## Exercise brief
The answer should hold only the lines from the one that contains "13: (622, 426)" through the last line of the material, repeated exactly, without pictures.

## Given entries
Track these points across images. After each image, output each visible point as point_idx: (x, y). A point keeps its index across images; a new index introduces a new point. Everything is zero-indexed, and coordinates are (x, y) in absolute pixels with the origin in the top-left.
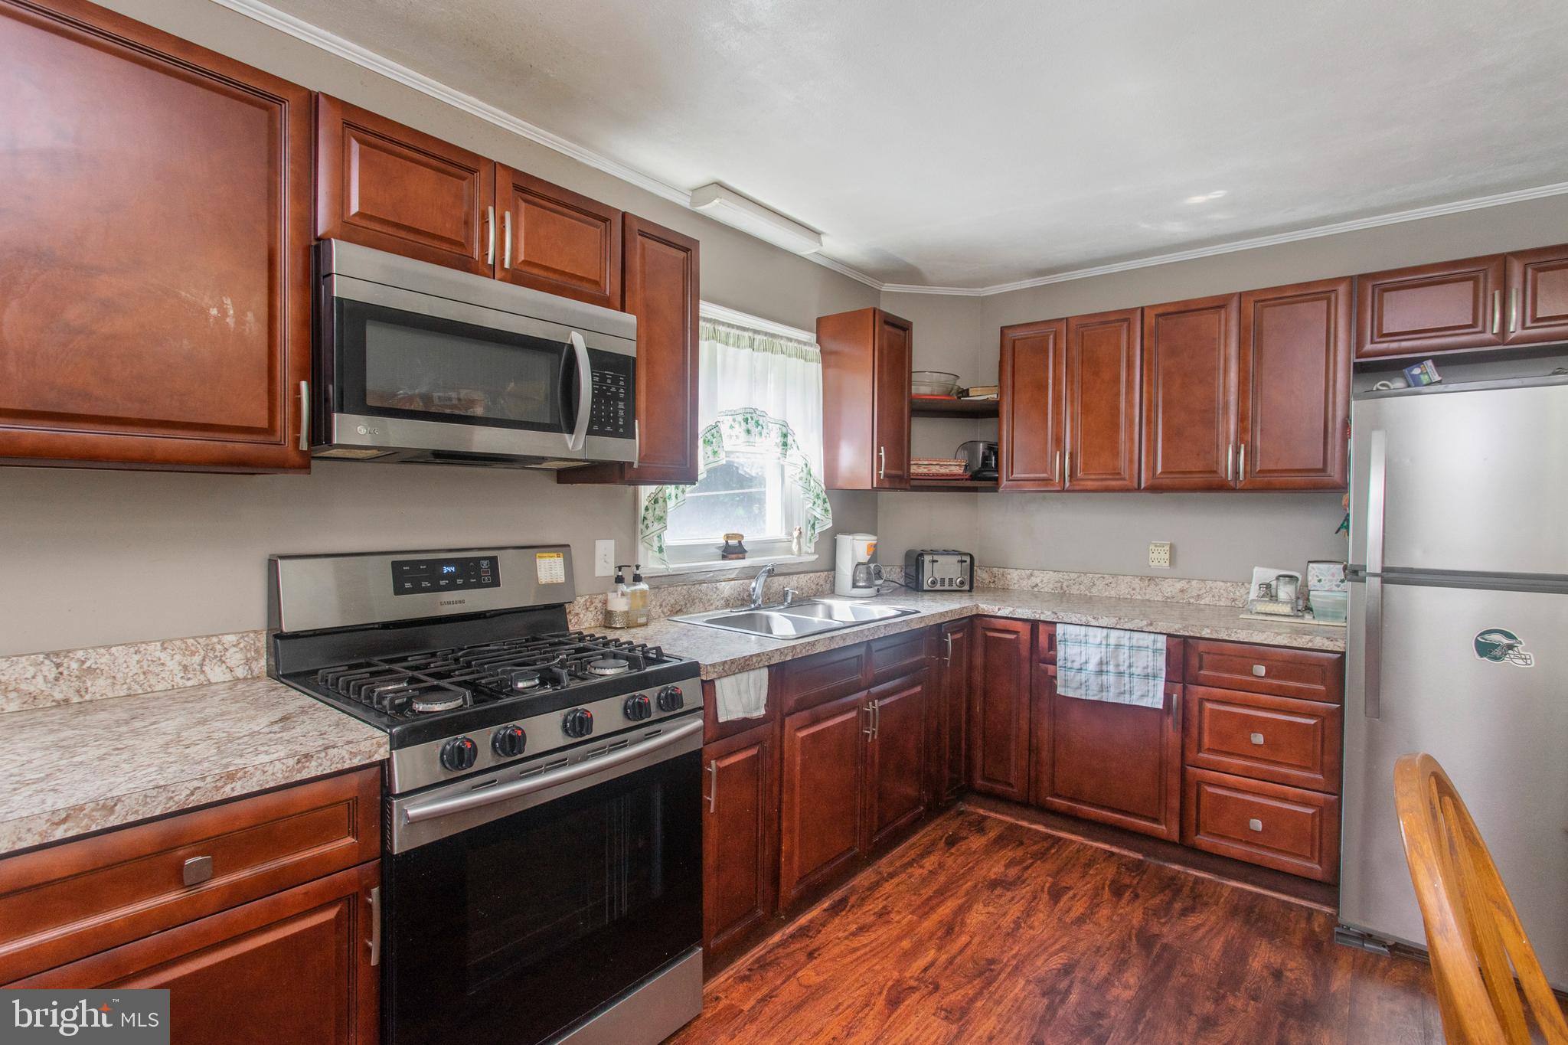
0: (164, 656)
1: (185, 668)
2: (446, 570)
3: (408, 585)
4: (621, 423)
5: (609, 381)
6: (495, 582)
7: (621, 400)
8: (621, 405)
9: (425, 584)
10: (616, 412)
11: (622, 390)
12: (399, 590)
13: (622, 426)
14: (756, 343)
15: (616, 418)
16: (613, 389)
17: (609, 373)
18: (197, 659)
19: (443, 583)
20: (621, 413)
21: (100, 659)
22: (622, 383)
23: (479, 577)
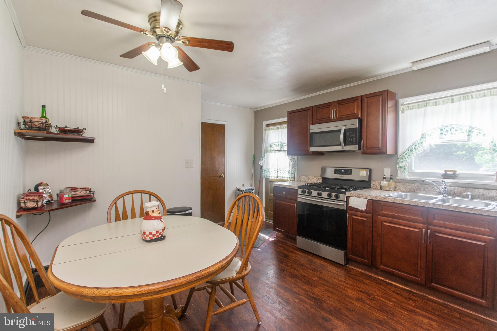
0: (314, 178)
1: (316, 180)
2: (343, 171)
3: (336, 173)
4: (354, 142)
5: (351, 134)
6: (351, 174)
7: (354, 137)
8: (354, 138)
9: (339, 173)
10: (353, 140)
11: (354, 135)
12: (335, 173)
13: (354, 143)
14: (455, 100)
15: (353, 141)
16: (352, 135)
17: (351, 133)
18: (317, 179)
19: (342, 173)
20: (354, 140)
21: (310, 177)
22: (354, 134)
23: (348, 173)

## Answer below
13: (622, 426)
14: (756, 343)
15: (616, 418)
16: (613, 389)
17: (609, 373)
18: (197, 659)
19: (443, 583)
20: (621, 413)
21: (100, 659)
22: (622, 383)
23: (479, 577)
0: (314, 178)
1: (316, 180)
2: (343, 171)
3: (336, 173)
4: (354, 142)
5: (351, 134)
6: (351, 174)
7: (354, 137)
8: (354, 138)
9: (339, 173)
10: (353, 140)
11: (354, 135)
12: (335, 173)
13: (354, 143)
14: (455, 100)
15: (353, 141)
16: (352, 135)
17: (351, 133)
18: (317, 179)
19: (342, 173)
20: (354, 140)
21: (310, 177)
22: (354, 134)
23: (348, 173)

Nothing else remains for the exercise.